I came home after about 6 hours I spent outdoors. Many hours were spent with crying and cursing myself. I put my jacket off and decided to go right up to my room. But someone’s holding of my shoulder stopped me. I swallowed thickly and looked at my right shoulder. As I saw man's hand and the wedding ring I realized it was Pierre. Damn. I turned back and looked at him. “Anything happened?” I asked, as if nothing happened but my tearful eyes were patent, unfortunately. “I wanna talk to you.” He said sort of seriously. “But I have to-“ “David.” He interrupted me. “Where were you for six hours? I was worried about you.” He said and looked into me eyes more seriously. “Come on.” He commanded and took me by my hand to their bedroom. Truth be told, I’m damn afraid and nervous. Now I’m expecting talking-to.

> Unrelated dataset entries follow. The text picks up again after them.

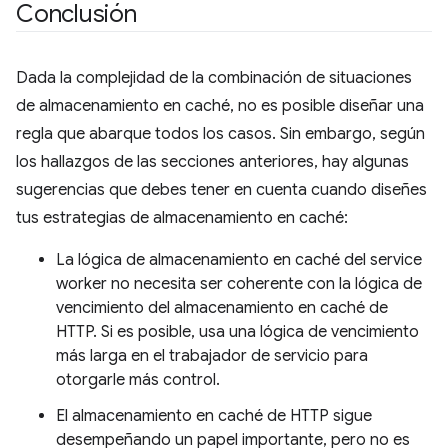
Conclusión
Dada la complejidad de la combinación de situaciones
de almacenamiento en caché, no es posible diseñar una
regla que abarque todos los casos. Sin embargo, según
los hallazgos de las secciones anteriores, hay algunas
sugerencias que debes tener en cuenta cuando diseñes
tus estrategias de almacenamiento en caché:
La lógica de almacenamiento en caché del service
worker no necesita ser coherente con la lógica de
vencimiento del almacenamiento en caché de
HTTP. Si es posible, usa una lógica de vencimiento
más larga en el trabajador de servicio para
otorgarle más control.
El almacenamiento en caché de HTTP sigue
desempeñando un papel importante, pero no es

He slammed the door behind us. “Take a seat here.” He said and sat, too, taking the lyrics. I knew it was bad. I sighed nervously. “David, who is the song about? I need clarification.” He asked and looked into my eyes. “Pierre, don’t make it even harder than it is.” I said, looking at my shaking hands. I was sure Pierre knew who the song is about. I glimpsed Pierre hand going on the back of my right hand. “The lyrics… is the most beautiful and emotional thing I’ve ever read. So many beautiful words in just a few verses.” Pierre had to take a breath and snivel before continuing but he’s still holding my hand and fondling it. “Davie, I like you and don’t know what to do now. It’s so damned situation, just…I want you to know I AM by your side, everytime.” He said and tried to smile but vainly. “I mean tell you something, Pierre. It’s an agonizing feeling.” I stood up and continued: “You don’t understand it. I’d better get away from this house to not see you because it tears me up inside. I have NEVER envied my sister but now I do. I envy her, because she may have you and I’m so damn stupid that I thought I had high hopes but I didn’t. To have you and be able to kiss you, to touch is just wishful thinking and flash in the pan!“ I said aloud, crying, and went away from his bed room. “While there’s life, there’s hope. David, wait!” I heard his words from behind the vigorous closed bedroom’s door. I ran up to my room and cried all night long again.

********

It’s Saturday - 5 days since my last interview with Pierre and a few days before Alice’s giving birth. I’m passing by the door of Pierre’s and Alice’s bedchamber. I overheard some loud talk-out. “Are you crazy, Alice? That’s so selfish!” Pierre screamed and I tensed. I looked around if mum is or isn’t looking at me. I’m peeking through a cranny to the bedroom and listening. “The reason why we’re fighting is my BROTHER! Your in-law! His only desire is to fall us apart! To divide us! But you don’t understand it! HE is the why we don’t get along well!” “Alice, don’t scream, okay? And don’t allude David in our dispute! He has NOTHING to do with it!” Pierre’s screaming his head off. Maybe it’d be better to go away and not listen their hassle. Alice sat on the bed. “Don’t raise your voice at me.” She said imploringly but her voice was still irritating. “Alice, listen to me, okay? I don’t know what’s happening but something is wron-“ “David is the third and spoils our wedlock and-“ “Alice stop butting in, okay? Let me finish the talking, yes?” Pierre said somewhat calmly and continued: “I like your brother. I do very very much and you can’t change it. He’s not the third so stop saying these bullshits about me being in relationship with him, okay?! Do you get it? I like him but that’s all! And I’m sick, SICK of your stupid theories like ‘I saw you kissing him, did you fuck him yesterday and blah, blah, blah’.” He pretended her voice in these two sentences. He said it pretty loud, I have to say and truly, the sentence that he likes me and nothing more disappointed me. “It’s gonna be okay with the baby.” She said. “Hah, again. It was your plan! I told you I don’t want to have a baby so early! You did it on purpose.” He opposed. “On purpose? Sorry but without your dick I couldn’t become pregnant. “And what was I supposed to do, you Mrs. Smart? You almost constrained me!” He said and went to the door. I hid briskly around the corner. He came out and luckily, didn’t notice me.
Their disagreements and quarrels are persisting all week long.